TASK
Write out each line of the listing below as a numbered list, skipping blank lines and leaving the pictures out.
(Beginning of DATA SEGMENT)
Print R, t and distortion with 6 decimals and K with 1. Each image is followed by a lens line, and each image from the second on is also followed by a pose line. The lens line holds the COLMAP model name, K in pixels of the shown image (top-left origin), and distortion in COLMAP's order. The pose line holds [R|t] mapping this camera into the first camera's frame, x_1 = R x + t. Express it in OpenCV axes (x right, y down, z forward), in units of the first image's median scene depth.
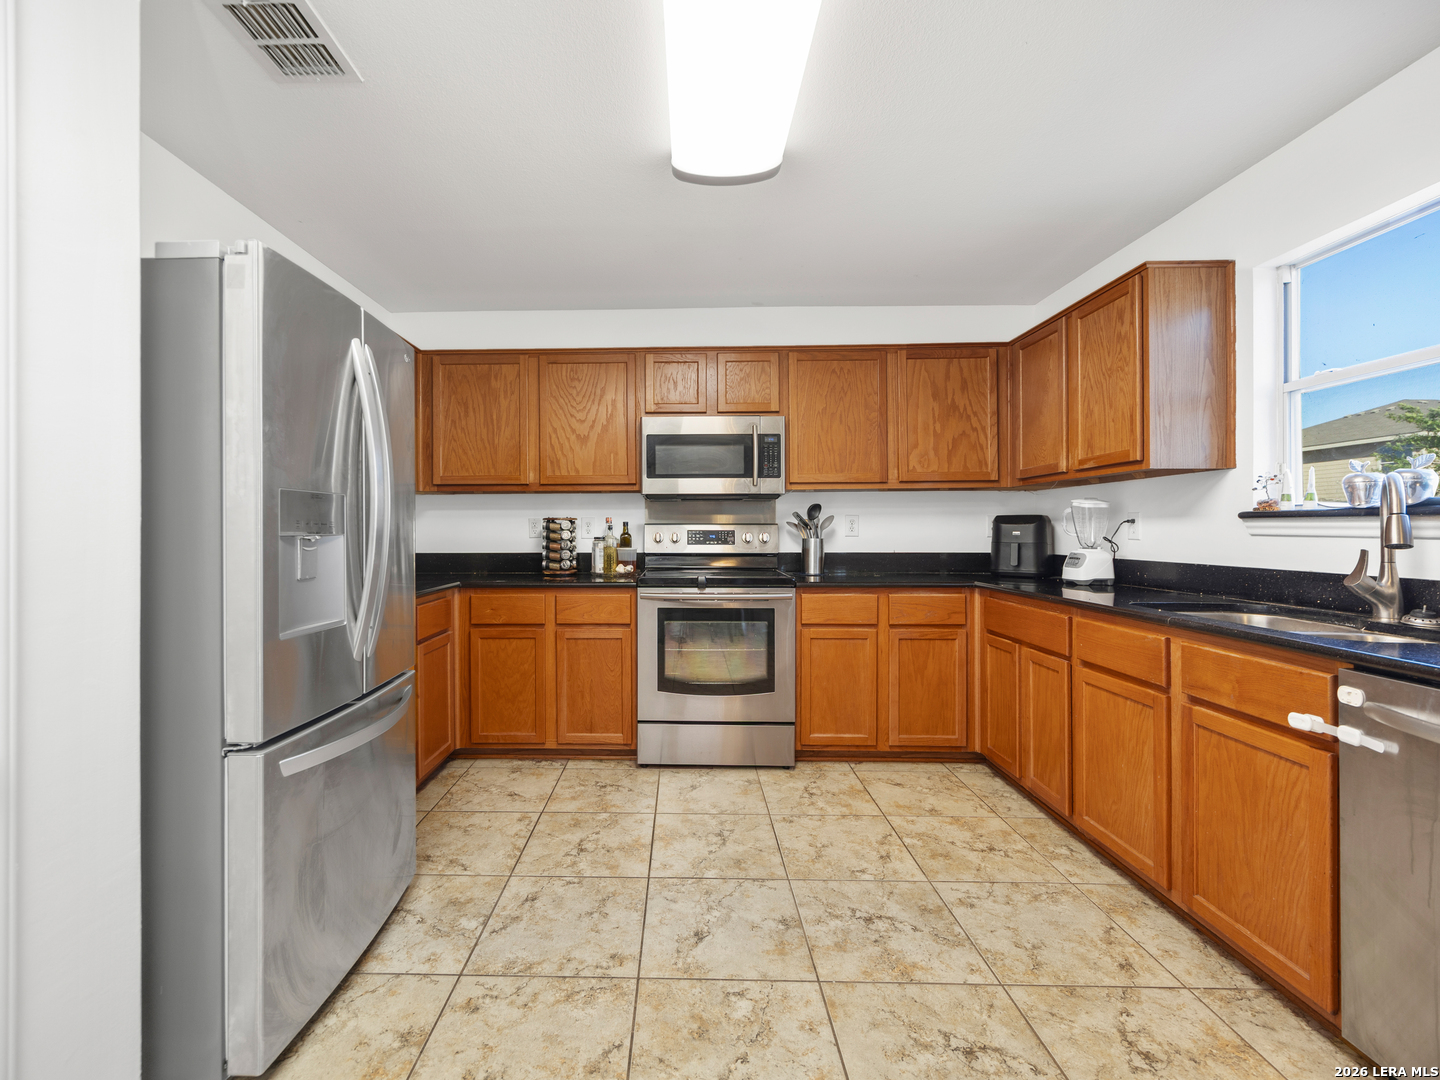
lens RADIAL K [[635.6, 0, 715.4], [0, 635.6, 530.0], [0, 0, 1]] dist [0.001256, 0.000230]
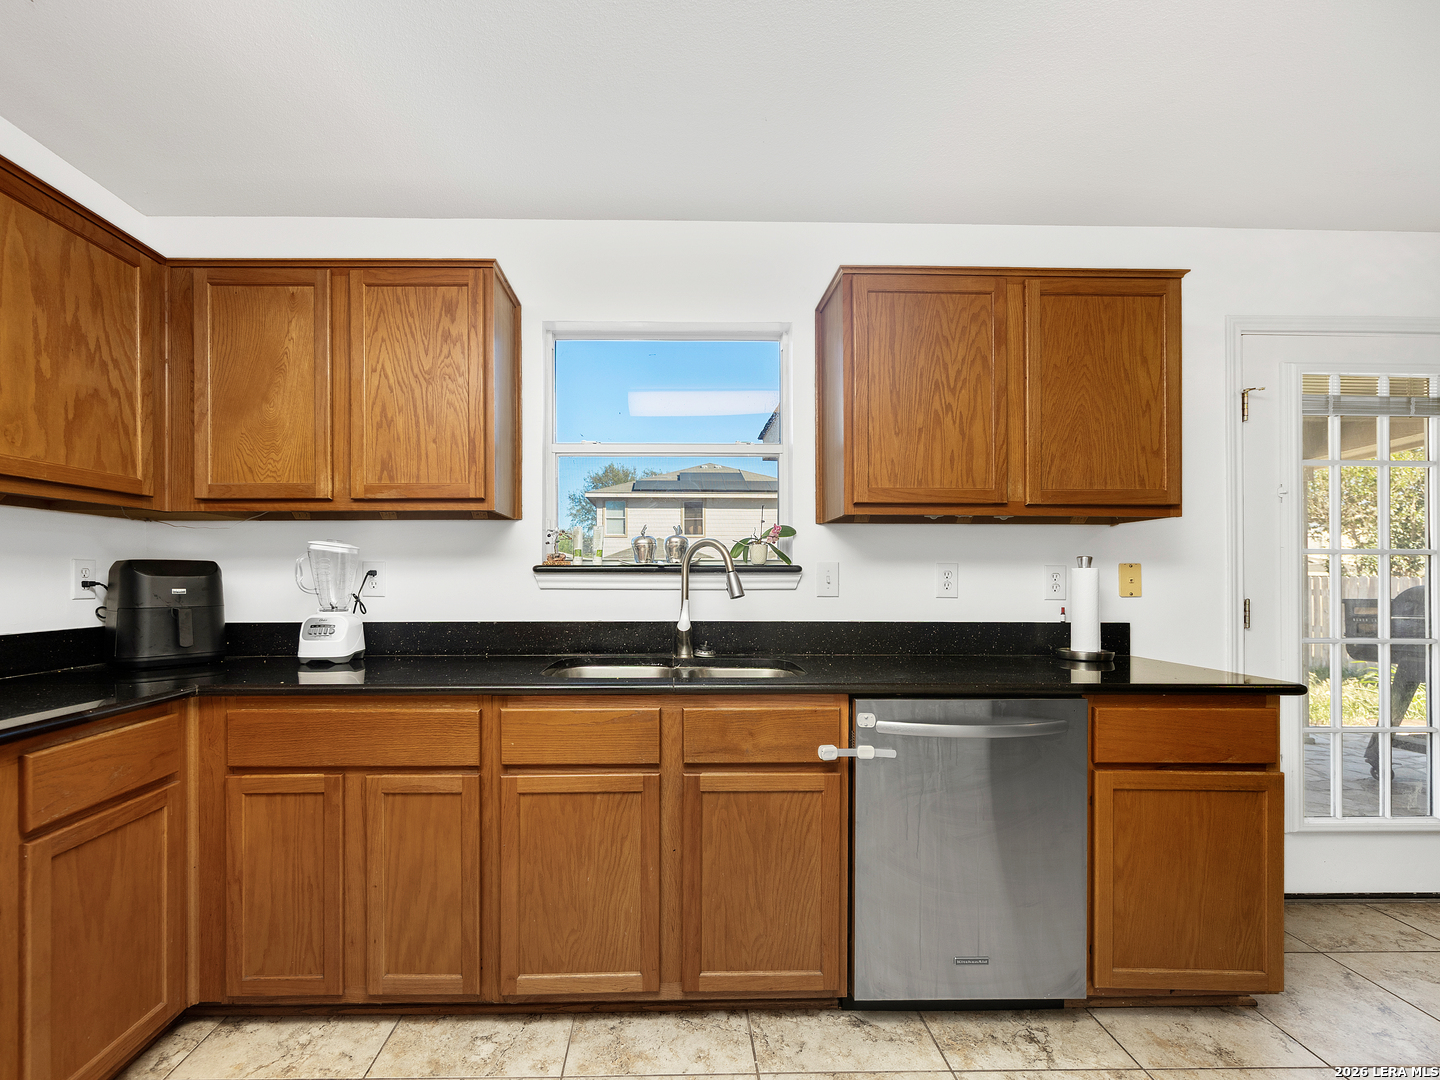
lens RADIAL K [[635.6, 0, 631.4], [0, 635.6, 575.0], [0, 0, 1]] dist [0.001256, 0.000230]
pose [[0.026852, 0.001114, 0.999639, -0.101366], [0.001474, 0.999998, -0.001154, -0.008408], [-0.999638, 0.001505, 0.026850, 0.573033]]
(End of DATA SEGMENT)
TASK OUTPUT
1. Print R, t and distortion with 6 decimals and K with 1. Each image is followed by a lens line, and each image from the second on is also followed by a pose line. The lens line holds the COLMAP model name, K in pixels of the shown image (top-left origin), and distortion in COLMAP's order. The pose line holds [R|t] mapping this camera into the first camera's frame, x_1 = R x + t. Express it in OpenCV axes (x right, y down, z forward), in units of the first image's median scene depth.
2. lens RADIAL K [[635.6, 0, 715.4], [0, 635.6, 530.0], [0, 0, 1]] dist [0.001256, 0.000230]
3. lens RADIAL K [[635.6, 0, 631.4], [0, 635.6, 575.0], [0, 0, 1]] dist [0.001256, 0.000230]
4. pose [[0.026852, 0.001114, 0.999639, -0.101366], [0.001474, 0.999998, -0.001154, -0.008408], [-0.999638, 0.001505, 0.026850, 0.573033]]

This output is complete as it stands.